Ultimately, the result embodied the icon, but added bits of futuristic flair. “It’s our version, but we didn’t want to lose the essence of the character,” said Grane. “We tried to use the iconic features, like the X-ray vision, rocket boots, and the controversial cannons [in his rear end]. We were like ‘Should we use these? Is it going to look weird?’ But for me it was normal. I grew up with him – of course he has butt cannons! So they’re in the movie.”

Bowers also introduced several nearly-finished scenes from the new film which appear to have successfully married the pathos and poignancy the director found in the original manga story with the pop-y whiz-bang of the TV series and all the high-tech animated bells and whistles today’s audience expects from both animated features and superhero epics.

In the first scene, Bowers explains: “Dr. Tenma has just lost his son Tobey – he’s heartbroken and feel like it’s his fault. And this is his way of coping, his solution.” The director revealed a subtly told, noticeably dark sequence in which Tenma, against the best advice of his otherwise sympathetic colleagues, brings Astro Boy to life as a replacement, hoping to fill the aching void in his life.

In the second sequence unveiled, Bowers revealed: “Dr. Tenma takes Astro home and they go through sort of a normal day but things don’t work out as he expected. Astro’s a little bit different than Tobey and he’s disappointed, and he ends up eventually breaking the truth to Astro, that he’s not his son, that he’s a robot that looks like his son and he doesn’t want him anymore. And Astro’s heartbroken and flies out of the apartment, and when we catch up to him he’s sitting sort of coming to terms with the truth about what’s just happened. Astro’s tested his powers and learned that he can fly, and he showed up on the miltary’s sensors, and the military wants to try to get his blue core power source back.
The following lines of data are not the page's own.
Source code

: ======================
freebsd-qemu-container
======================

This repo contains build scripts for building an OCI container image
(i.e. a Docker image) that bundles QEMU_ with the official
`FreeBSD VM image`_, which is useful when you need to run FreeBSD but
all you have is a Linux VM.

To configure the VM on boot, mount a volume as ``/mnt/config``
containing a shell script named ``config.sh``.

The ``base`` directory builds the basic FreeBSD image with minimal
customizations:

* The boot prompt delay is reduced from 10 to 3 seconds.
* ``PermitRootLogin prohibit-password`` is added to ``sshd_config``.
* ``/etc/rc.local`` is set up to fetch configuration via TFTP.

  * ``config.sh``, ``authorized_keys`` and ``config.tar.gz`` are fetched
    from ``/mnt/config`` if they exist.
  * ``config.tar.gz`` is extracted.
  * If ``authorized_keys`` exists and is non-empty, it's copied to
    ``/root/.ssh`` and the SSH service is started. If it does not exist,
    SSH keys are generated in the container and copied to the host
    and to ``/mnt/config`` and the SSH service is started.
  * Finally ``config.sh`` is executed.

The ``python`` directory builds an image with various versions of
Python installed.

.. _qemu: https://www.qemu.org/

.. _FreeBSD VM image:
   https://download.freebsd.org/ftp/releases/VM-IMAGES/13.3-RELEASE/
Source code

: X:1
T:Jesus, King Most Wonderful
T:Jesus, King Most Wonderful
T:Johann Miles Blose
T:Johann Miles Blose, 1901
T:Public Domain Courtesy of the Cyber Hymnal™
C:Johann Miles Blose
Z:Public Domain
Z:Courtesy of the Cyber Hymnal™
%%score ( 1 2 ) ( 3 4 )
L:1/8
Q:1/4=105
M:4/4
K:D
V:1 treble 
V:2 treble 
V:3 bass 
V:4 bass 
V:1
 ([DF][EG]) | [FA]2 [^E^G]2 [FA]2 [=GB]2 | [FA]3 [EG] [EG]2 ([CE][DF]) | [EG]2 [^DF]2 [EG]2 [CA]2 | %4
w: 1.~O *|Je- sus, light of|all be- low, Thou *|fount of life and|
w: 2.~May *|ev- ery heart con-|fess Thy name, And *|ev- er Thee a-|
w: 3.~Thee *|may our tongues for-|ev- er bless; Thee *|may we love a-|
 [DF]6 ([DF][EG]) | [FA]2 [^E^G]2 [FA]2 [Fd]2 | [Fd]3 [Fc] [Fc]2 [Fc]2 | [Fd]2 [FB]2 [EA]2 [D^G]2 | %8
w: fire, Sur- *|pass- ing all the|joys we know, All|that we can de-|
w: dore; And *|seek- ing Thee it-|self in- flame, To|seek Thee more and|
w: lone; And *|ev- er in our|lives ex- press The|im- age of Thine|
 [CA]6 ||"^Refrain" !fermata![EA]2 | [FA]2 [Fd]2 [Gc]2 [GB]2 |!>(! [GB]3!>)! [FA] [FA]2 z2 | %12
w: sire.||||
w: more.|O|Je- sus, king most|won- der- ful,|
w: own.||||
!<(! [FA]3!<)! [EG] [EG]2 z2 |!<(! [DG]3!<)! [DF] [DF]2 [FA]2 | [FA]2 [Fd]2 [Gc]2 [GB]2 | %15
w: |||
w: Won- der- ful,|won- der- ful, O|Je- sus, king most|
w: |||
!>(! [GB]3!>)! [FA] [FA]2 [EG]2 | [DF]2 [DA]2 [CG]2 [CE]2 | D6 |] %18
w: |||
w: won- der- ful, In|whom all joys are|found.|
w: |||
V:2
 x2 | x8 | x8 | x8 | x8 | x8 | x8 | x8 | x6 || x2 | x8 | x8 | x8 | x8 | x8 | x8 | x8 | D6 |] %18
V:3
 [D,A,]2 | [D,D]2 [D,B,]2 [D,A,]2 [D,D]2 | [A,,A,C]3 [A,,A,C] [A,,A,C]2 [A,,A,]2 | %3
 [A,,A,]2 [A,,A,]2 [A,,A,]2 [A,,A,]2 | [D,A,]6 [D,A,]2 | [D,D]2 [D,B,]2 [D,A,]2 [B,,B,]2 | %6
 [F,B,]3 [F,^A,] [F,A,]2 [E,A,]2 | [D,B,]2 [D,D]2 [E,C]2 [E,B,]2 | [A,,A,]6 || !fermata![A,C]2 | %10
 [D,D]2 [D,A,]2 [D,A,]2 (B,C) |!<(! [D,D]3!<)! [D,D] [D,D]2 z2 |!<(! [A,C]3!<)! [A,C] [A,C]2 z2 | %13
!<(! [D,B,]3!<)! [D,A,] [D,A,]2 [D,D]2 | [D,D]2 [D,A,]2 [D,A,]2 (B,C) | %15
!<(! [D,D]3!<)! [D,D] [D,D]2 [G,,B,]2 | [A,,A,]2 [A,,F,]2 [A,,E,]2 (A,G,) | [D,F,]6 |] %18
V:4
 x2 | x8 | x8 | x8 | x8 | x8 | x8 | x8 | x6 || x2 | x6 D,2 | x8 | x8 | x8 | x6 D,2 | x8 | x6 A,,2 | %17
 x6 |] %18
The scenes show alternate from tragic to giddy to foreboding, as Astro discovers his abilities amid a complex and stunningly rendered vision of Metro City but draws attention from the military and President Stone (voiced by Donald Sutherland) that may be his undoing as he seeks out a new life and purpose.

In the final scene that Bower shared, Astro has already gone through several challenges and disappointments: “Astro ends up landing on the surface of Earth and has to sort of make his way,” said the director. “A lot happened and he runs into a bunch of kids who he befriends. He meets a guy called Ham Egg that he thinks could be another father for him. But eventually he has to make a choice: whether to help the people of Metro City or to just fly away from the people who haven’t treated him so well. In the meantime, President Stone has activated this thing called the Peacekeeper robot, which is Astro’s nemesis toward the end of this movie, and it’s an eight-foot-tall robot that has the ability to suck up anything around it – it will suck up chairs, grab your guns, anything to use against you. It’s also absorbed President Stone, which is why it’s speaking in Donald Sutherland’s voice.”

In the action-packed sequence, Astro Boy emerges as a blockbuster level hero on par with any other superhero, even if he’s only wearing underwear. And you can just bet those rear-end missles are going to come into play.

Astro Boy hits theaters on October 23. Bower, Highmore, Bell and producer Maryann Garger will debut footage exclusive to Comic-Con and answer questions on Thursday, July 23rd from 10:45 a.m. to 11:15 a.m.in room 6BCF!